The Supreme Court decision in U.S. v. Dann rests on an assumption that the United States, acting as trustee for the Western Shoshone, was able to pay itself for Western Shoshone lands, and that this constitutes payment to the Western Shoshone for their lands. The Supreme Court certified the fiction as a reality. The Supreme Court never ruled on title to Western Shoshone lands.
In conclusion, I want to state that we the Western Shoshone are still the original and rightful owners of our national lands as described in Article Five of the Western Shoshone Treaty of Ruby Valley. I bring this up so that you might understand where we are coming from. Based upon what I have mentioned, most of the land in Nevada has been under assault by coal plants, gas, oil, mining, drillers and other people whose actions are drying out our cold and hot springs, and our vast underground aquifers, and destroying our mountains, plants, food and water. As I've mentioned, we have been in a very long struggle to have our rights recognized and stop dirty energy projects and other projects and destructions which violate our spiritual ways and teachings.
We are pleased that the Nevada Clean Energy Campaign coalition has been formed, and we will work with the concerned citizens.
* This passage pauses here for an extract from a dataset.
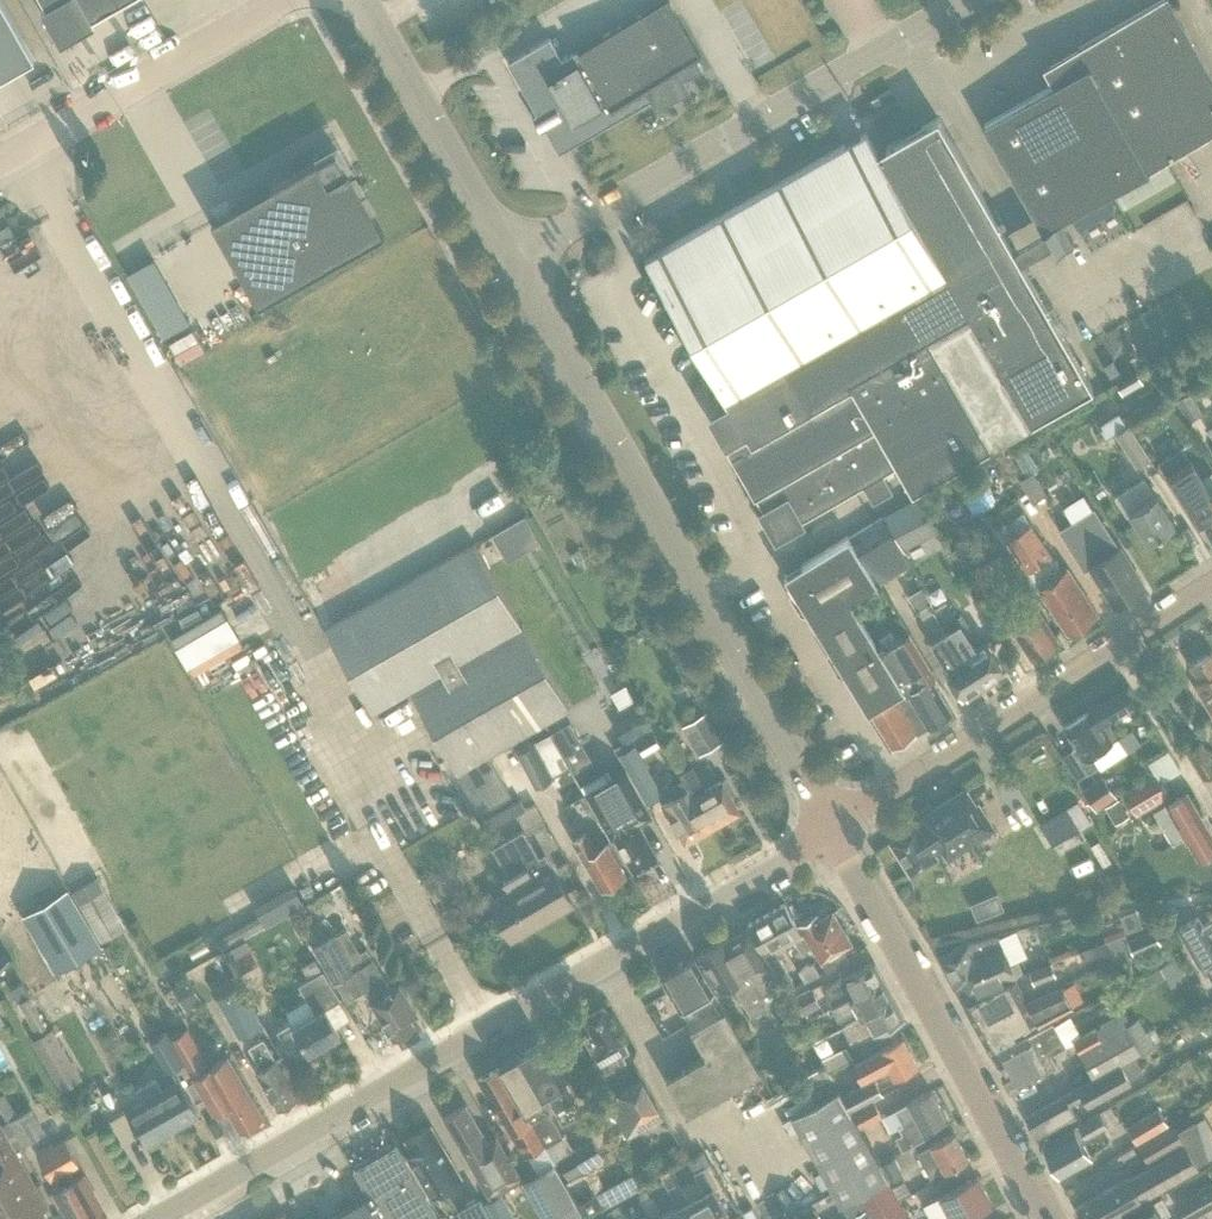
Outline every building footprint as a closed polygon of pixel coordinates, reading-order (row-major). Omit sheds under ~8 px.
[(2,0),(0,0),(0,77),(35,57),(2,0)] [(96,23),(93,19),(125,0),(43,0),(47,6),(42,9),(62,43),(96,23)] [(562,58),(550,37),(508,61),(538,112),(533,115),(542,130),(547,127),(560,151),(654,97),(657,103),(687,86),(684,80),(703,69),(697,58),(701,56),(670,0),(664,0),(562,58)] [(1211,135),(1211,77),(1169,0),(1161,0),(1042,68),(1052,86),(984,124),(1044,230),(1063,219),(1211,135)] [(938,116),(878,151),(866,131),(645,258),(727,401),(708,412),(766,514),(776,509),(779,513),(788,515),(792,513),(798,523),(864,485),(872,500),(893,489),(884,473),(899,465),(913,490),(1094,386),(1021,260),(1014,247),(938,116)] [(212,220),(259,303),(385,232),(374,213),(375,213),(349,167),(347,168),(337,150),(318,160),(317,158),(272,184),(272,185),(212,220)] [(1021,260),(1051,243),(1056,251),(1074,241),(1063,219),(1044,230),(1014,247),(1021,260)] [(1110,376),(1120,371),(1114,358),(1103,364),(1110,376)] [(1123,392),(1143,381),(1137,371),(1117,382),(1123,392)] [(1177,401),(1190,421),(1203,413),(1189,392),(1177,401)] [(1098,426),(1106,438),(1127,425),(1119,412),(1098,426)] [(1141,417),(1130,424),(1133,430),(1138,438),(1150,431),(1141,417)] [(1138,438),(1133,430),(1130,424),(1116,432),(1138,467),(1151,459),(1138,438)] [(1028,439),(1015,446),(1021,459),(1035,451),(1028,439)] [(1211,521),(1211,493),(1183,449),(1161,464),(1203,527),(1211,521)] [(940,491),(948,507),(991,487),(980,464),(955,476),(958,483),(940,491)] [(1021,480),(1034,502),(1047,494),(1034,472),(1021,480)] [(1155,495),(1145,478),(1117,495),(1128,513),(1131,511),(1149,540),(1175,523),(1157,494),(1155,495)] [(939,531),(919,495),(884,515),(905,549),(939,531)] [(1092,564),(1115,602),(1146,583),(1121,544),(1120,544),(1096,505),(1061,527),(1086,568),(1092,564)] [(525,514),(492,534),(507,561),(541,541),(525,514)] [(883,515),(851,535),(850,536),(849,534),(785,574),(822,633),(859,611),(853,600),(913,563),(883,515)] [(1070,632),(1099,612),(1068,567),(1063,570),(1032,523),(1008,539),(1070,632)] [(982,563),(981,564),(980,562),(985,558),(973,538),(969,540),(969,539),(951,550),(965,574),(979,598),(996,588),(982,563)] [(511,795),(511,793),(489,755),(570,708),(473,542),(325,628),(373,710),(411,689),(482,811),(511,795)] [(951,629),(936,606),(935,607),(925,589),(911,597),(935,637),(931,640),(946,666),(945,667),(966,699),(987,686),(951,629)] [(1028,589),(1015,597),(1014,594),(991,608),(1004,629),(1012,623),(1033,656),(1060,638),(1028,589)] [(653,608),(658,605),(652,595),(647,598),(653,608)] [(987,640),(976,647),(946,600),(936,606),(951,629),(987,686),(1008,672),(987,640)] [(883,649),(859,611),(822,633),(892,746),(929,723),(907,687),(906,687),(883,649)] [(628,637),(633,645),(656,632),(651,623),(628,637)] [(900,639),(883,649),(906,687),(907,687),(929,723),(952,709),(931,675),(935,673),(910,630),(898,637),(900,639)] [(1191,664),(1202,681),(1196,685),(1211,712),(1211,652),(1191,664)] [(1126,688),(1098,705),(1091,709),(1065,726),(1078,745),(1073,748),(1081,761),(1080,762),(1088,773),(1099,766),(1091,755),(1118,737),(1110,725),(1113,723),(1111,718),(1135,703),(1126,688)] [(611,722),(624,744),(652,728),(639,705),(611,722)] [(700,755),(721,742),(704,713),(683,725),(700,755)] [(580,740),(571,723),(551,733),(561,750),(580,740)] [(524,747),(524,748),(518,752),(537,786),(529,791),(534,800),(576,777),(561,750),(551,733),(524,747)] [(1172,767),(1190,757),(1179,737),(1161,748),(1172,767)] [(1032,754),(1049,778),(1069,764),(1052,740),(1032,754)] [(1211,772),(1211,758),(1201,740),(1187,748),(1204,777),(1211,772)] [(664,795),(635,745),(620,754),(649,804),(664,795)] [(682,779),(687,787),(688,786),(689,788),(687,790),(691,797),(701,813),(711,828),(731,817),(729,813),(739,808),(723,779),(707,788),(693,764),(678,772),(680,775),(682,779)] [(658,856),(641,825),(655,817),(627,769),(612,777),(608,770),(581,785),(586,793),(585,793),(613,841),(616,839),(634,870),(637,868),(640,869),(644,867),(646,863),(658,856)] [(1169,795),(1161,781),(1157,773),(1123,792),(1136,814),(1169,795)] [(1103,775),(1094,781),(1083,788),(1096,809),(1117,796),(1103,775)] [(668,787),(673,797),(663,803),(685,842),(711,828),(691,797),(687,790),(689,788),(688,786),(687,787),(682,779),(668,787)] [(919,826),(918,824),(891,840),(912,873),(938,856),(937,855),(943,851),(948,859),(996,828),(980,803),(978,804),(967,787),(921,816),(925,822),(919,826)] [(1211,849),(1211,834),(1187,791),(1155,810),(1174,842),(1186,835),(1199,857),(1211,849)] [(1106,806),(1113,817),(1126,810),(1119,798),(1106,806)] [(1054,843),(1078,828),(1066,808),(1042,823),(1054,843)] [(502,881),(508,892),(491,902),(511,937),(573,902),(553,866),(545,871),(539,860),(541,859),(524,830),(494,847),(511,876),(502,881)] [(621,877),(626,875),(606,841),(595,848),(586,832),(574,839),(602,889),(613,883),(615,884),(621,881),(621,877)] [(79,904),(101,941),(126,926),(104,889),(79,904)] [(785,903),(767,913),(786,946),(797,939),(800,945),(810,940),(806,934),(804,935),(785,903)] [(810,940),(828,969),(848,957),(843,948),(853,942),(833,911),(821,918),(817,912),(800,923),(806,934),(810,940)] [(786,946),(767,913),(749,924),(787,991),(797,985),(793,977),(777,950),(786,946)] [(1179,927),(1200,963),(1203,961),(1211,976),(1211,920),(1204,925),(1199,916),(1179,927)] [(752,1015),(771,1005),(765,995),(782,985),(749,927),(728,940),(726,936),(699,952),(720,988),(724,990),(734,984),(752,1015)] [(999,936),(998,934),(971,941),(939,957),(955,986),(962,982),(968,994),(1023,972),(1017,959),(1028,954),(1017,928),(999,936)] [(1127,940),(1134,955),(1161,944),(1154,929),(1127,940)] [(1127,940),(1125,934),(1111,940),(1119,961),(1134,955),(1127,940)] [(336,936),(313,949),(333,983),(337,980),(347,1001),(366,990),(395,1040),(415,1028),(410,1019),(417,1015),(400,986),(392,990),(374,959),(356,970),(336,936)] [(247,938),(229,948),(242,972),(260,961),(247,938)] [(315,1009),(317,1014),(295,1026),(292,1021),(276,1031),(288,1051),(303,1042),(309,1052),(340,1034),(325,1008),(340,999),(323,970),(322,970),(309,947),(295,954),(308,979),(299,984),(315,1009)] [(12,959),(4,951),(0,954),(0,972),(12,959)] [(704,1013),(722,1003),(695,955),(661,974),(682,1010),(697,1001),(704,1013)] [(1161,968),(1172,987),(1188,977),(1177,959),(1161,968)] [(820,973),(814,961),(798,970),(805,982),(820,973)] [(852,998),(885,980),(875,961),(823,988),(829,999),(848,989),(852,998)] [(1055,974),(1050,962),(1029,970),(1034,983),(1055,974)] [(993,984),(996,989),(966,1005),(977,1025),(1020,1002),(1027,999),(1014,976),(993,984)] [(189,978),(173,987),(188,1012),(204,1002),(189,978)] [(885,980),(852,998),(833,1007),(840,1018),(850,1013),(849,1011),(857,1007),(862,1016),(895,998),(885,980)] [(239,1037),(262,1024),(240,986),(217,999),(239,1037)] [(1018,1028),(1036,1018),(1040,1024),(1073,1006),(1063,986),(1028,1001),(1027,999),(1020,1002),(977,1025),(988,1045),(1018,1028)] [(794,999),(801,1012),(819,1002),(812,989),(794,999)] [(48,1025),(31,994),(18,1001),(36,1032),(48,1025)] [(895,998),(862,1016),(843,1026),(851,1041),(859,1037),(861,1042),(905,1017),(895,998)] [(722,1003),(704,1013),(689,1022),(708,1055),(667,1078),(687,1113),(761,1070),(722,1003)] [(605,1006),(585,1017),(593,1032),(584,1037),(605,1072),(621,1063),(618,1058),(630,1051),(605,1006)] [(1138,1018),(1127,1024),(1121,1014),(1075,1041),(1081,1052),(1094,1076),(1152,1044),(1138,1018)] [(1198,1039),(1211,1031),(1211,1023),(1208,1016),(1190,1027),(1198,1039)] [(814,1042),(826,1035),(818,1021),(806,1027),(814,1042)] [(1054,1021),(1010,1046),(998,1053),(1007,1070),(1003,1072),(1013,1090),(1058,1065),(1051,1054),(1067,1045),(1054,1021)] [(5,1057),(24,1047),(14,1028),(0,1035),(0,1047),(5,1057)] [(32,1040),(59,1087),(81,1076),(53,1028),(32,1040)] [(184,1028),(171,1037),(168,1039),(190,1074),(207,1064),(184,1028)] [(164,1035),(161,1037),(148,1044),(160,1067),(161,1067),(165,1076),(182,1067),(164,1035)] [(278,1109),(298,1097),(261,1036),(245,1046),(258,1068),(254,1070),(278,1109)] [(896,1075),(918,1063),(903,1036),(881,1048),(854,1062),(862,1077),(889,1063),(896,1075)] [(520,1054),(546,1098),(550,1105),(555,1102),(565,1120),(582,1110),(543,1041),(520,1054)] [(822,1057),(829,1069),(852,1057),(846,1044),(822,1057)] [(546,1098),(520,1054),(501,1065),(526,1110),(546,1098)] [(1096,1077),(1093,1079),(1028,1115),(1039,1135),(1077,1114),(1071,1103),(1083,1097),(1089,1106),(1132,1082),(1130,1079),(1144,1072),(1135,1055),(1096,1077)] [(225,1059),(212,1066),(192,1079),(213,1114),(227,1106),(242,1130),(262,1118),(225,1059)] [(527,1154),(544,1144),(538,1134),(539,1134),(532,1122),(531,1122),(525,1111),(499,1066),(480,1077),(516,1140),(519,1139),(527,1154)] [(833,1078),(833,1077),(826,1066),(803,1078),(809,1090),(833,1078)] [(853,1110),(886,1092),(878,1076),(844,1093),(853,1110)] [(628,1137),(664,1117),(642,1078),(606,1099),(628,1137)] [(146,1103),(128,1113),(146,1146),(198,1116),(180,1084),(164,1093),(157,1080),(139,1091),(146,1103)] [(929,1135),(926,1128),(947,1116),(932,1089),(909,1101),(910,1101),(896,1109),(904,1124),(900,1126),(910,1145),(929,1135)] [(840,1092),(840,1091),(793,1116),(794,1118),(794,1117),(841,1203),(841,1204),(888,1178),(888,1177),(887,1177),(840,1092)] [(9,1121),(11,1120),(18,1116),(5,1094),(0,1097),(0,1107),(9,1121)] [(883,1115),(875,1100),(854,1112),(862,1126),(883,1115)] [(523,1180),(509,1155),(497,1135),(488,1141),(466,1104),(445,1116),(478,1173),(476,1174),(490,1199),(499,1193),(523,1180)] [(1108,1125),(1118,1119),(1111,1105),(1043,1143),(1061,1174),(1092,1156),(1082,1139),(1107,1125),(1108,1125)] [(1137,1141),(1169,1123),(1159,1107),(1128,1126),(1137,1141)] [(11,1120),(24,1146),(46,1133),(31,1108),(18,1116),(11,1120)] [(550,1111),(533,1121),(555,1161),(559,1159),(569,1176),(605,1156),(595,1138),(575,1149),(565,1132),(563,1133),(550,1111)] [(1185,1147),(1119,1185),(1118,1183),(1078,1205),(1086,1218),(1107,1218),(1130,1206),(1199,1166),(1198,1165),(1208,1159),(1197,1120),(1178,1131),(1176,1126),(1141,1146),(1149,1161),(1182,1142),(1185,1147)] [(1,1125),(0,1122),(0,1218),(46,1218),(35,1199),(42,1196),(15,1149),(21,1145),(8,1121),(1,1125)] [(463,1176),(432,1124),(405,1140),(413,1153),(405,1157),(415,1174),(428,1196),(463,1176)] [(931,1177),(968,1157),(954,1131),(932,1143),(932,1144),(918,1151),(931,1177)] [(38,1154),(52,1179),(54,1178),(60,1188),(54,1191),(70,1218),(83,1218),(102,1208),(84,1175),(75,1180),(69,1170),(79,1164),(65,1139),(38,1154)] [(381,1218),(440,1218),(439,1217),(440,1217),(431,1201),(428,1196),(415,1174),(414,1174),(397,1144),(395,1145),(396,1147),(359,1168),(359,1166),(354,1169),(381,1218)] [(689,1161),(695,1172),(706,1167),(699,1155),(689,1161)] [(907,1173),(898,1155),(884,1162),(893,1180),(907,1173)] [(546,1218),(579,1218),(584,1216),(555,1163),(525,1180),(546,1218)] [(689,1199),(686,1201),(696,1218),(731,1218),(714,1188),(716,1187),(706,1167),(695,1172),(705,1191),(689,1199)] [(924,1206),(931,1218),(962,1218),(993,1202),(978,1175),(956,1187),(941,1195),(941,1196),(924,1206)] [(888,1179),(860,1195),(866,1205),(872,1215),(873,1217),(874,1218),(900,1218),(907,1215),(888,1179)] [(1191,1218),(1211,1207),(1211,1180),(1174,1202),(1184,1218),(1191,1218)] [(663,1214),(660,1215),(662,1218),(696,1218),(686,1201),(689,1199),(679,1181),(669,1187),(679,1205),(663,1214)] [(309,1197),(310,1198),(322,1218),(356,1218),(335,1182),(309,1197)] [(762,1217),(771,1213),(761,1192),(752,1196),(762,1217)] [(499,1193),(490,1199),(487,1200),(498,1218),(514,1218),(499,1193)] [(578,1204),(584,1215),(604,1205),(598,1193),(578,1204)] [(487,1202),(483,1195),(441,1218),(496,1218),(487,1202)] [(660,1215),(663,1214),(653,1195),(642,1201),(652,1218),(662,1218),(660,1215)] [(289,1218),(322,1218),(310,1198),(285,1213),(289,1218)] [(1131,1215),(1124,1218),(1165,1218),(1154,1200),(1130,1213),(1131,1215)] [(791,1218),(805,1218),(818,1212),(812,1201),(789,1214),(791,1218)] [(855,1211),(860,1218),(865,1218),(872,1215),(866,1205),(855,1211)] [(626,1210),(616,1215),(618,1218),(632,1218),(626,1210)]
We Western Shoshones need the help of all the people out there to get this job done, to respect and protect our land, air, water and sun for the generations to come in order to bring this country back to the pristine land it once was and that our ancestors experienced. We also need to stop Yucca Mountain, which is in the Western Shoshone territory, from being used as a nuclear waste repository.
I'm hoping that the presidential candidates will hear my voice and the voices of the indigenous peoples and others who are concerned about this country, and the North American continent. According to the U.S. Constitution, the Treaty of Ruby Valley is, like all other treaties made under the authority of the Constitution, the ''Supreme Law of the Land.'' Every U.S. president swears to protect and defend the Constitution by upholding the rule of law, and, from a Western Shoshone point of view, this includes upholding the Treaty of Ruby Valley.
I wish you all a blessed life.
Mary McCloud, Western Shoshone, is an advisory board member of the Western Shoshone Defense Project.